Family Law 101: Panelists will focus on best practices during presentations starting Jan. 29

By Jo Mathis
Legal News

Family law practitioners, mediators, and financial and child specialists will hold panel presentations at Cooley Law School’s Ann Arbor campus once a month for three months beginning Jan. 29.

The goal is to introduce lawyers and law students to the practice of family law, with a focus on interdisciplinary practice and settlement.

Eileen Slank, an attorney with Nichols, Sacks, Slank Sendelbach & Buiteweg in Ann Arbor, wants to share the knowledge, skills and wisdom she’s gained during her 26 years practicing family law with students coming into the system.

Family law is a challenging practice, she said.

“To effectively serve a divorcing client and the family, one must develop a great set of diverse skills,” said Slank, who is chair of the Michigan Family Mediation Council. “Not all of these skills are
taught in law school.  These panel presentations at Cooley Law School will be an introduction to what it takes to be a good family law practitioner.”

Slank hopes the students and young lawyers in attendance leave the presentation realizing the importance of this area of law in society, and the responsibility that comes with being a family law practitioner.

“As a family law attorney, we are working with families going through crisis and what the attorney does or doesn’t do can make a great difference in whether this family will come out of the process in a whole and healthy way,” she said. “And that includes the children.”

The group of local family law practitioners and other professionals is convinced that divorcing couples need the right kinds of support throughout the process, said attorney Zena Zumeta, owner of Mediation Training & Consultation Institute in Ann Arbor.  Otherwise, she said, they may be left alone post-divorce to pick up the pieces.

“What’s important is that families know there’s a way they can work together even if they’re not living together,” said Zumeta, who has found that too often, family law attorneys are unaware of resources that would help everyone involved. “We really want the newer lawyers to understand a better way to go about a divorce practice.”

For example, she said it’s better to get the couple to sit down together to work out issues before the attorney files the complaint. Otherwise, the clock starts ticking and the parties become more anxious and tense than they need to be.

And often lawyers will begin formal discovery by sending out requests for needed documents when it’s less contentious for the couple to discuss those papers face-to-face in an informal meeting.
“Families can still be families, just different,” she said. “They don’t need to be lined up on opposite sides, pointing at each other.”
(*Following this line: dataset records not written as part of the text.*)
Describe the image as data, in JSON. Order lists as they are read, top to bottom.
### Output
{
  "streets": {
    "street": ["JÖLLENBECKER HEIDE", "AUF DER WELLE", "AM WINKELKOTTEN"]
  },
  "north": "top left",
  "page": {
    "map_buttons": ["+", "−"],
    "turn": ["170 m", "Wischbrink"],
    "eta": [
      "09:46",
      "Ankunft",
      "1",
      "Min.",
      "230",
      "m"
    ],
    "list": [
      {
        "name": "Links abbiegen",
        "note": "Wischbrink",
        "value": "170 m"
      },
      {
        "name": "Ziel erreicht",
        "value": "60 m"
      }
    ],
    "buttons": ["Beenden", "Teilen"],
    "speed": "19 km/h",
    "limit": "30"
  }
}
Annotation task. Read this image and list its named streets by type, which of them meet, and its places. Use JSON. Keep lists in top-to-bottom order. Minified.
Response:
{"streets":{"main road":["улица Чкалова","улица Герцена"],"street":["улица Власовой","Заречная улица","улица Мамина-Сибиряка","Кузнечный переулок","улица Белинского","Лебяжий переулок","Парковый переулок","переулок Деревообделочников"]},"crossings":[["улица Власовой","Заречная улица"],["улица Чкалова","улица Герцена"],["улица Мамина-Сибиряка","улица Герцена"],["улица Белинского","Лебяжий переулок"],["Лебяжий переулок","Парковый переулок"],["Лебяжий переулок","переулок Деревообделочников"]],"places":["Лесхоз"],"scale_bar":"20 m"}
Couples do well when they sit down and talk about how their divorce will affect their friends and relatives, said Zumeta, noting that she was very close to her mother-in-law when she divorced and that it would have been sad to sever that relationship.

The Jan. 29 panel will focus on setting up a family law practice, including the initial client interview. Panelists will include attorneys Sherry Chin, Monika Sacks, Liz Solomon and Kent Weichmann. Mental health professional Siri Gottlieb will also be a presenter.

An interdisciplinary discussion of issues in family law will be the focus of the Feb. 12 session. It will feature attorney Margo Nichols; financial specialist Gary Rogow; child specialist Judi Green; client coach Brady Mikusko; and mediator Gary Marsh.

“A lot of lawyers feel they need to do everything themselves, but in family law, it’s better to involve other specialists,” said Zumeta.

In the old model of family law, only the lawyer would be in touch with experts, said Zumeta. Now, the couples are involved, as well.

The March 19 presentation will be a discussion of settlement options, including mediation, collaborative law, attorney negotiation, Friend of the Court, and the court. Panelists will include Zumeta and Slank, as well as Washtenaw County Trial Court Judge Darlene O’Brien; attorney Naomi Woloshin; and Washtenaw Friend of the Court mediator Alan Zoltowski.

Lawyers going into the field must develop particular skills of mediation, negotiation, and collaboration that are unique to the practice of family law, she said.

“Of course these skills are important in other areas of law, but dealing with the dynamics of a family situation, often with young children, is different than dealing with contracts, torts, criminal or corporate law,” said Slank.  “Family lawyers deal with what is the core of society—the family.”

Dean Joan Vestrand said that when approached last year by the lawyers with an interest in designing and presenting such a program at the law school, she was excited for her students and very grateful.

“Their ideas, expertise and enthusiasm bode for an outstanding series in a very important area of practice,” she said.  We are pleased to host these sessions and welcome all interested members of the bar to benefit with us in this programming.”

Each of the three sessions is from noon to 2 p.m., and pre-registration is not required. Students from any law school are welcome, as are all law professionals.